» What needs to be done: A word-for-word copy of the data, with no images, is the required answer.

» Supplied information:
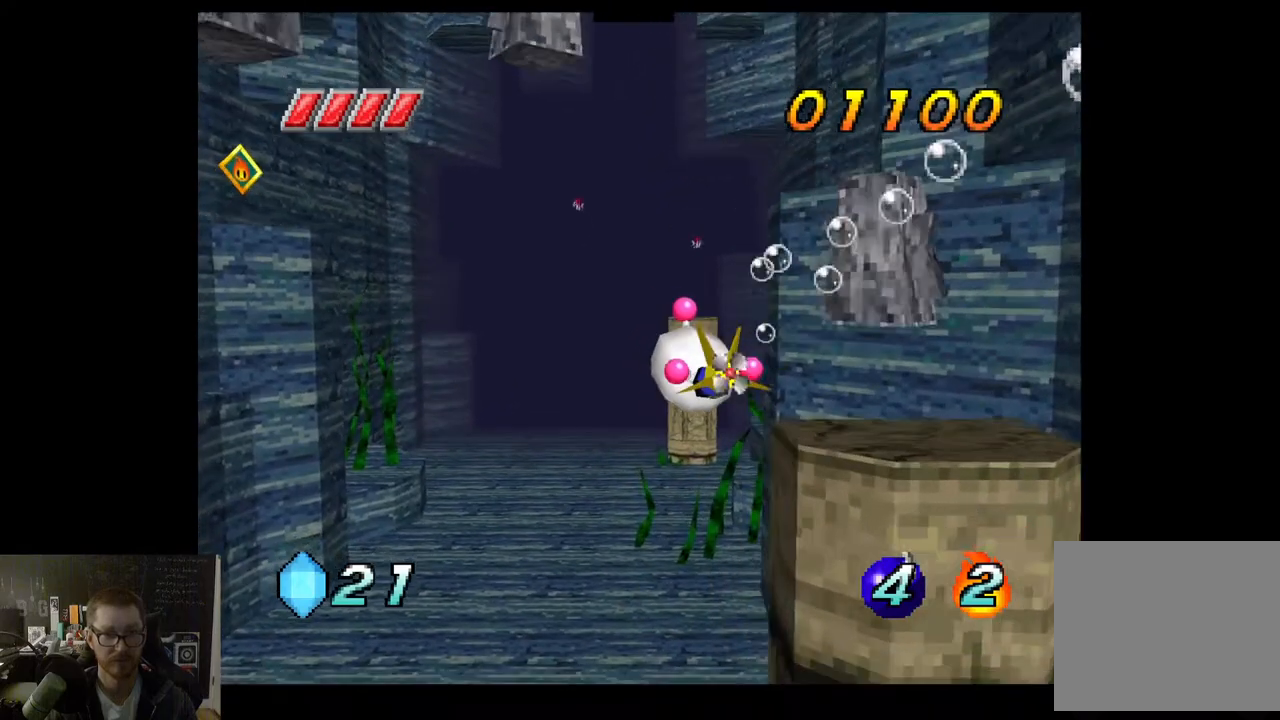
{"buttons": ["A"], "left_stick": "down-right", "right_stick": "center", "events": [[300, "left_stick", "down"], [350, "left_stick", "down-right"]]}
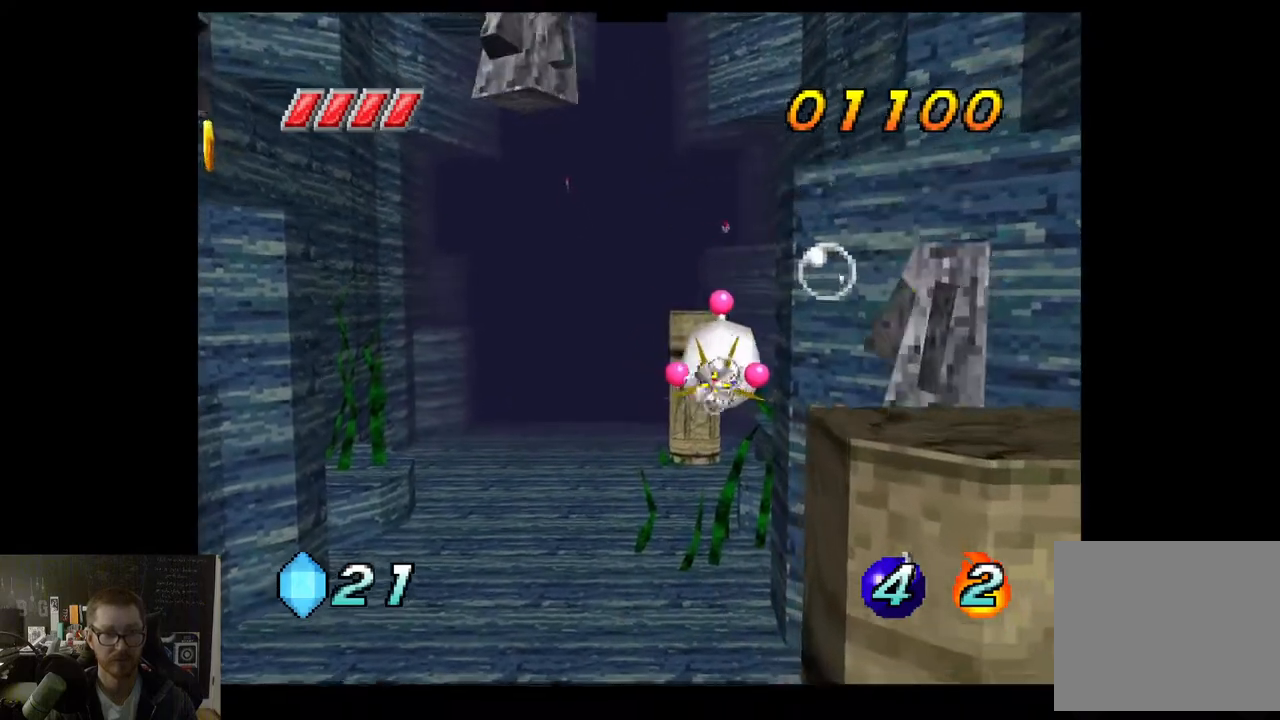
{"buttons": ["A"], "left_stick": "down-left", "right_stick": "center", "events": [[217, "left_stick", "center"], [400, "left_stick", "left"], [450, "left_stick", "down-left"]]}
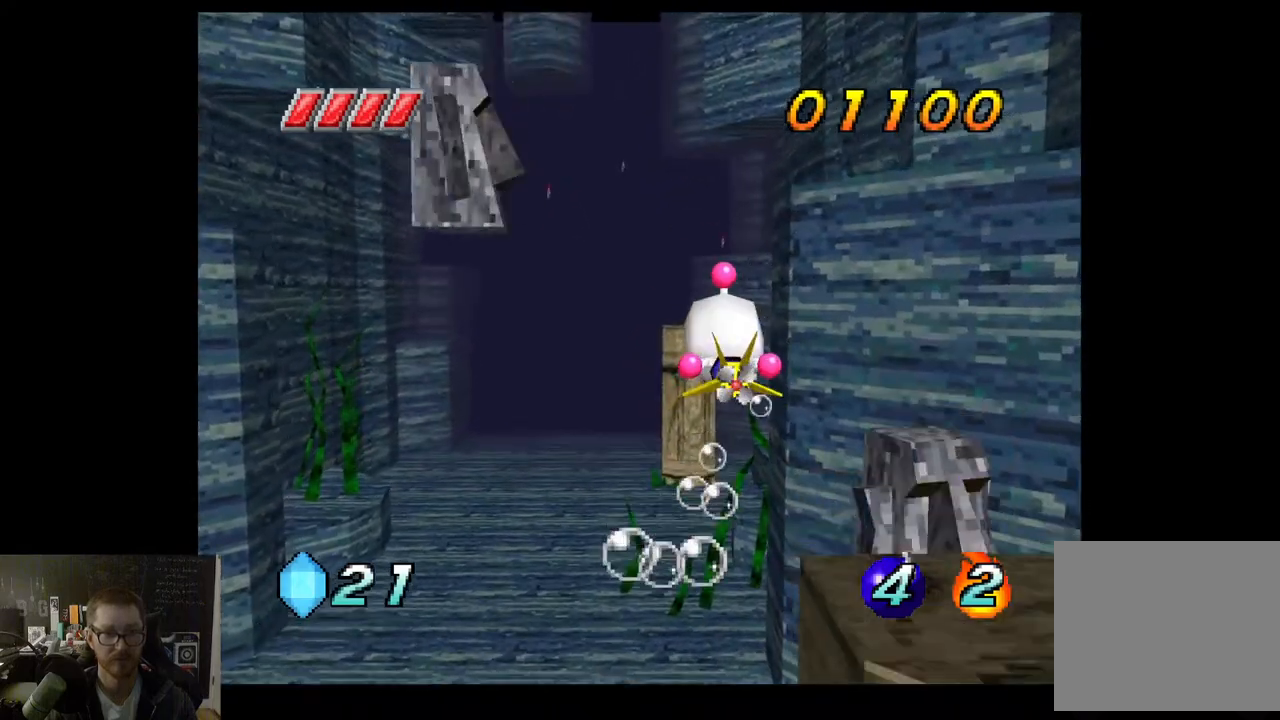
{"buttons": ["A"], "left_stick": "down-left", "right_stick": "center", "events": []}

» Solution below:
{"buttons": ["A"], "left_stick": "down-right", "right_stick": "center", "events": [[300, "left_stick", "down"], [350, "left_stick", "down-right"]]}
{"buttons": ["A"], "left_stick": "down-left", "right_stick": "center", "events": [[217, "left_stick", "center"], [400, "left_stick", "left"], [450, "left_stick", "down-left"]]}
{"buttons": ["A"], "left_stick": "down-left", "right_stick": "center", "events": []}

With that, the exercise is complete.